NASA has pushed up by a day its first space shuttle launch attempt of the year, a mission that will continue construction of the international space station, officials said Thursday.
Space shuttle Atlantis and its six astronauts are now set to blast off from the Kennedy Space Center at 6:43 a.m. EST (1143 GMT) on March 15. Final approval of that date will be made at a meeting of NASA managers at the end of February.
"Everybody agrees that it was something that was doable if all other processing activities go smoothly," said NASA spokesman Kyle Herring in Houston.
The space shuttle mission is scheduled to last 11 days, although NASA is considering extending it to as many as 13 days to give the astronauts more time for their tasks.
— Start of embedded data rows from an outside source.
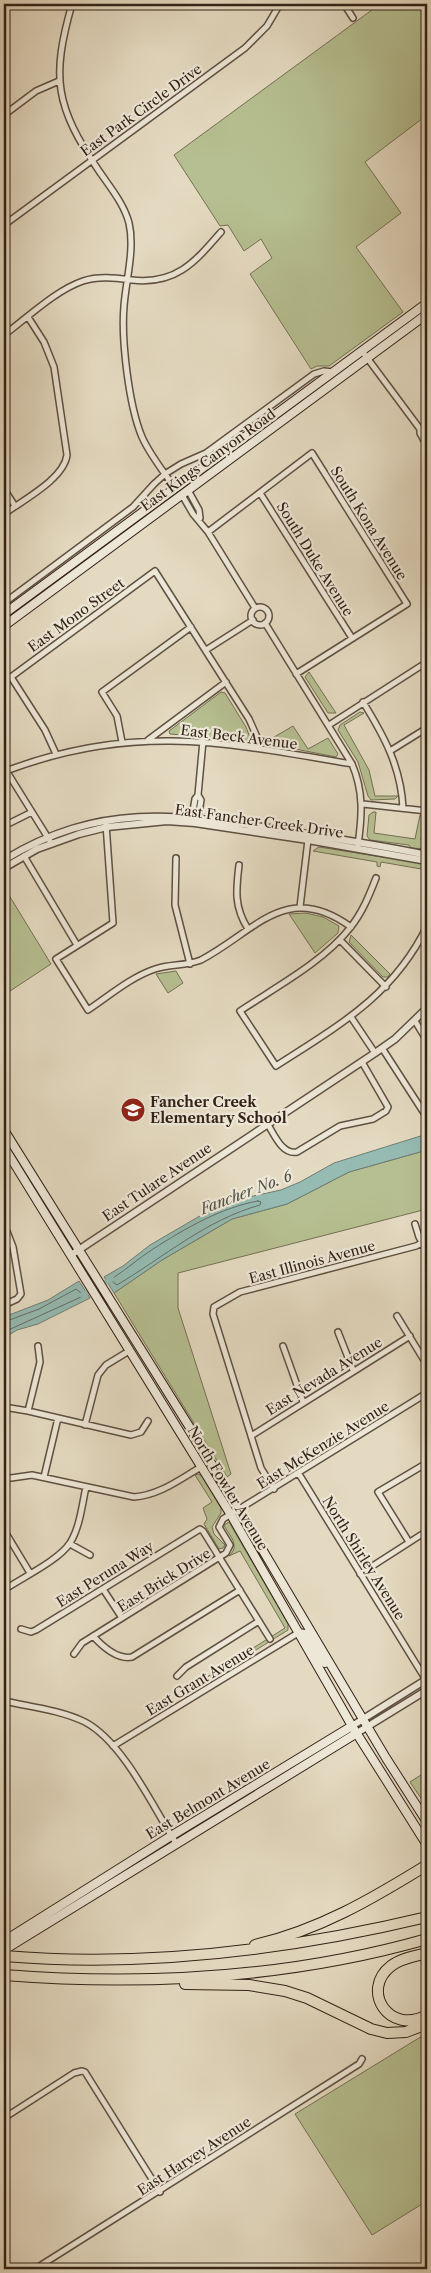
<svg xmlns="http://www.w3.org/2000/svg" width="431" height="2273" font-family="'Libre Caslon Text',serif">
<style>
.green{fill:#b6bf91;stroke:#747054}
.water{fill:#95bbb3;stroke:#6e7e75}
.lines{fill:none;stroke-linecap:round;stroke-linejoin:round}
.shore{stroke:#646e65;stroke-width:1}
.canal{stroke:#95bbb3;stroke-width:5}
.minor-casing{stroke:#5f5042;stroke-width:8}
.tertiary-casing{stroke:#5f5042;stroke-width:9}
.secondary-casing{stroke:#332217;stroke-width:10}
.motorway-casing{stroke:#332217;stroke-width:12}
.minor{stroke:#ede7d7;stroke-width:5}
.tertiary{stroke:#ede7d7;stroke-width:6}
.secondary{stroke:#ede7d7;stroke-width:8}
.motorway{stroke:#e4dac1;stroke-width:10}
.labels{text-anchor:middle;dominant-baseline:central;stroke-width:4.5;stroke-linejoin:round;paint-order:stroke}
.street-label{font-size:14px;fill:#332217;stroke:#ede7d7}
.poi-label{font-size:14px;font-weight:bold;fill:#332217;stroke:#ede7d7;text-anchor:start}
.water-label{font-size:15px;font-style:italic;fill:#505046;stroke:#ede7d7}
</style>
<rect width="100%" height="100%" fill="#e4dac1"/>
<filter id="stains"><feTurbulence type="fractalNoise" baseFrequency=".004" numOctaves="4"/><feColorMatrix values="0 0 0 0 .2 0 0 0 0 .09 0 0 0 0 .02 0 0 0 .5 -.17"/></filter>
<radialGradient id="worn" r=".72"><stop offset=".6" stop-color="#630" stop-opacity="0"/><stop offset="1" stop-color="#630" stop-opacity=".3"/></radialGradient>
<path class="green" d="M380 4H427V115L365 162 401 213 356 247 403 312 329 366H317L311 369 250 274 272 258 261 239 244 251 228 225 220 226 174 155Z
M309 672 336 713H328L305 677Z
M221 692 225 693 246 727 251 740 248 742 209 737 170 734 169 731Z
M360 712 364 713 344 725 369 770 375 796H398L395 799 371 800 368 796 358 762 338 730 340 725Z
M293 726 308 749 328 738 338 754 336 757 264 743Z
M373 812H376L374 833 415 839 420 815 425 816 421 840 427 842V849L411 848 409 845 370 840 367 836 369 815Z
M319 847 427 864V870L381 862 380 867 377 866V862L313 851Z
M4 887 51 964 4 995Z
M306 913 323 917 339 926 338 933 315 953 289 914Z
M351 935 390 974 388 977H383L349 942Z
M176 971 183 983 168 993 156 974Z
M427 1150V1209L178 1273V1308L231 1474 227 1477 114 1293 162 1260 232 1219 287 1204 349 1172Z
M198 1474 202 1476 221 1508V1513L212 1527 214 1534 225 1545 223 1548 219 1549 204 1524 207 1519 203 1508 212 1502 195 1475Z
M229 1522 288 1624V1630L192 1690 188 1689 285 1628 240 1551 229 1556C241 1545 229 1536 224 1525Z
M427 1771V1807L410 1782Z
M427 2033V2201L372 2235 295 2114Z"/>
<path class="water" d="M427 1134V1150L349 1172 287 1204 232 1219 162 1260 114 1293 104 1277 123 1266 150 1245 205 1213 235 1200 281 1190 300 1182 334 1163Z
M79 1281 90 1298 38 1324 17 1330 4 1338V1317L48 1300Z"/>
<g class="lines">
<path class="shore" d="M258 1201 261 1202 260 1205C206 1220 164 1257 117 1285L112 1281 113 1278C127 1269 139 1258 153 1249 186 1228 220 1208 258 1201Z
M4 1322 39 1309 76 1289 82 1294 81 1297 4 1332"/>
<path class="canal" d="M82 1295 112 1279"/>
<defs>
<path id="minor" d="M72 4C51 78 55 106 99 171 110 187 124 204 129 223 135 249 126 280 124 306 121 340 129 406 142 437 150 455 163 471 175 488
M344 4 353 18
M4 115 36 91 59 81
M4 225 245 48 267 26 280 4
M4 335C27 318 56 290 83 281 99 276 115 278 132 280 176 285 195 262 221 232
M362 351 420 429 427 435
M420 429V433L427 446
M4 489 15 506
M188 490 199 510 200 518
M260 493 352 638
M182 495 193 514 208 532 255 608
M4 514C23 500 64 479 67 455L54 367 44 342 28 317
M208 532 312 453 407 604 296 674
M4 603 133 507 154 484 165 474 181 464 206 453 314 374 324 371 333 372
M251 616a9 9 0 1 1 18 0a9 9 0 1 1-18 0Z
M265 623 352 764C364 792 362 816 358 845
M206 650 253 620
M363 702C384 736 401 767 403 808
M329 725 427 662
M148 740 226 682
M122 742 117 716 102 692 191 627
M390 751 427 728
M56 754 45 730 11 677 155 571 249 719 257 737 258 748
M4 767 50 841
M6 771C133 723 224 742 352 764
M198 795 203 741
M363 804 427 811
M192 817 195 799 198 795 201 800 198 818
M106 824 113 923 56 959 88 1010C109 996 131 977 155 969 170 964 186 966 201 960 256 931 286 880 351 927
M4 826 32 812
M24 856 77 945
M176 858 175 905 190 964
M239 865C236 890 234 907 248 929
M376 878C369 896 362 913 350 928 323 962 276 987 240 1011L276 1066C338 1026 394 995 427 926
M300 907 308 840
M340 940 386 987
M351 1017 375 1053
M415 1021 427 1041
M382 1048 424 1113H427
M267 1123C274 1134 282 1155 297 1152L340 1126 373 1119 386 1111 388 1107 362 1062
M4 1224 13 1247 21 1294 17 1299 4 1305
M415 1224 419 1237 427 1251
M397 1316 427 1365
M338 1332 353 1370
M283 1346 303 1402
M4 1407 28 1411 131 1435 141 1432 148 1421
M28 1411 40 1362 38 1346
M85 1425 98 1375 106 1365 129 1351
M251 1436 410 1336
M299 1474 426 1680
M44 1477 58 1418
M4 1479 32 1475 134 1497C160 1495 180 1479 201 1467
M274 1489 261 1468 213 1314 214 1307 240 1292 416 1246 422 1243
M4 1530 30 1573
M409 1542 378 1492 427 1463
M70 1544 90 1555
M360 1574 427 1531
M103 1589 122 1618
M4 1590C23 1577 58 1561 70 1543 80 1527 82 1505 86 1487
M21 1629 31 1632 36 1630 200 1529 203 1531 270 1639
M93 1636C103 1647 117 1660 132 1657L240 1590
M74 1654 82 1643 226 1553 230 1545 219 1527 223 1519 427 1393
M177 1676 186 1667 259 1621
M4 1701C31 1707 60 1710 85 1722 123 1742 153 1807 176 1843
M113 1746 298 1633
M4 2118 74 2073 82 2071 85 2072 160 2192
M35 2269 359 2064 362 2059"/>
<path id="tertiary" d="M4 860C100 802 176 814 282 830 330 838 379 845 427 855
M4 868 37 849 79 834 107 827 167 821 195 823 308 840 427 861
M71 1255 375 1053 395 1039 427 1008
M352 1726 427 1679
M357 1733 427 1690
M4 2265 7 2269"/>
<path id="secondary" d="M4 614 427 303
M4 626 427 314
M4 1130 192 1431 386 1758 427 1822
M4 1147 231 1515 352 1726 427 1845
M298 1633 305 1634 325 1663
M4 1941 171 1836 352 1726
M4 1950 357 1733"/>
<path id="motorway" d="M255 1945C319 1930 372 1899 427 1865
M427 1953C416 1956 401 1958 391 1966 360 1990 389 2036 427 2015
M4 1956C146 1968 289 1950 427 1917
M4 1975C146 1986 290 1978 427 1939
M185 1984 249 1985 285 1991 307 1998 371 2029 387 2033 406 2032 427 2024"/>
</defs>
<use href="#minor" class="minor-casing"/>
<use href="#tertiary" class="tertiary-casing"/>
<use href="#secondary" class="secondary-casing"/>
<use href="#motorway" class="motorway-casing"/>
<use href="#minor" class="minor"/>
<use href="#tertiary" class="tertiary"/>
<use href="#secondary" class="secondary"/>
<use href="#motorway" class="motorway"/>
</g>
<defs>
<symbol id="school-disc" viewBox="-11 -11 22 22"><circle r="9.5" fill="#8f2418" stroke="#ede7d7"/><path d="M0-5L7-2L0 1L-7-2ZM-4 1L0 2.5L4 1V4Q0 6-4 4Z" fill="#fff"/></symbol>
</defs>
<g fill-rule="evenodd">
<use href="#school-disc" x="119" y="1096" width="28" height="28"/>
</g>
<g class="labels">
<g class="street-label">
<text transform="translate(141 110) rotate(-36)">East Park Circle Drive</text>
<text transform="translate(208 460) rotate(-36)">East Kings Canyon Road</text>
<text transform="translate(369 523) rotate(58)">South Kona Avenue</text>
<text transform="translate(315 559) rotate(58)">South Duke Avenue</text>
<text transform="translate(76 615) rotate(-36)">East Mono Street</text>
<text transform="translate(239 737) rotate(7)">East Beck Avenue</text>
<text transform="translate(259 821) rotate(8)">East Fancher Creek Drive</text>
<text transform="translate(157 1182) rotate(-34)">East Tulare Avenue</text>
<text transform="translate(312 1262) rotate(-15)">East Illinois Avenue</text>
<text transform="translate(324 1376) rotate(-32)">East Nevada Avenue</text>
<text transform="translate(323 1445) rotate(-32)">East McKenzie Avenue</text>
<text transform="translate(228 1488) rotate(59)">North Fowler Avenue</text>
<text transform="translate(364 1558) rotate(58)">North Shirley Avenue</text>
<text transform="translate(105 1574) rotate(-32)">East Peruna Way</text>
<text transform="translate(164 1580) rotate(-32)">East Brick Drive</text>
<text transform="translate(200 1680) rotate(-31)">East Grant Avenue</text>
<text transform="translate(208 1799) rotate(-31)">East Belmont Avenue</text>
<text transform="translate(194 2156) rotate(-33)">East Harvey Avenue</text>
</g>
<g class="poi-label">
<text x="150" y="1102">Fancher Creek<tspan x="150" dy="16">Elementary School</tspan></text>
</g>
<g class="water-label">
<text transform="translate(246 1192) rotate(-21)">Fancher No. 6</text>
</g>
</g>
<rect width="431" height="2273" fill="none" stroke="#e4dac1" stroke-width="20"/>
<rect x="5" y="5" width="421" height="2263" fill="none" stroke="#332217" stroke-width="2.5"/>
<rect x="10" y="10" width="411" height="2253" fill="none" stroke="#332217"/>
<rect width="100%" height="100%" filter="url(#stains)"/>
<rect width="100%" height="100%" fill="url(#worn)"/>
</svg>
The astronauts will deliver another solar array and truss segment to the space station, continuing an ambitious schedule to complete construction by 2010, when the shuttle program is to end, reports AP.
The launch window likely would close around March 25 so that Atlantis' visit to the space station doesn't interfere with the planned launch of a Russian Soyuz vehicle carrying new crew members to the space station. The Russians had planned to launch the Soyuz on April 9 but may bump up the lift-off by two days.
When asked about the prospect of a launch on the Ides of March, the fateful day Julius Caesar was assassinated, Herring said, "Superstitious is not in our vocabulary."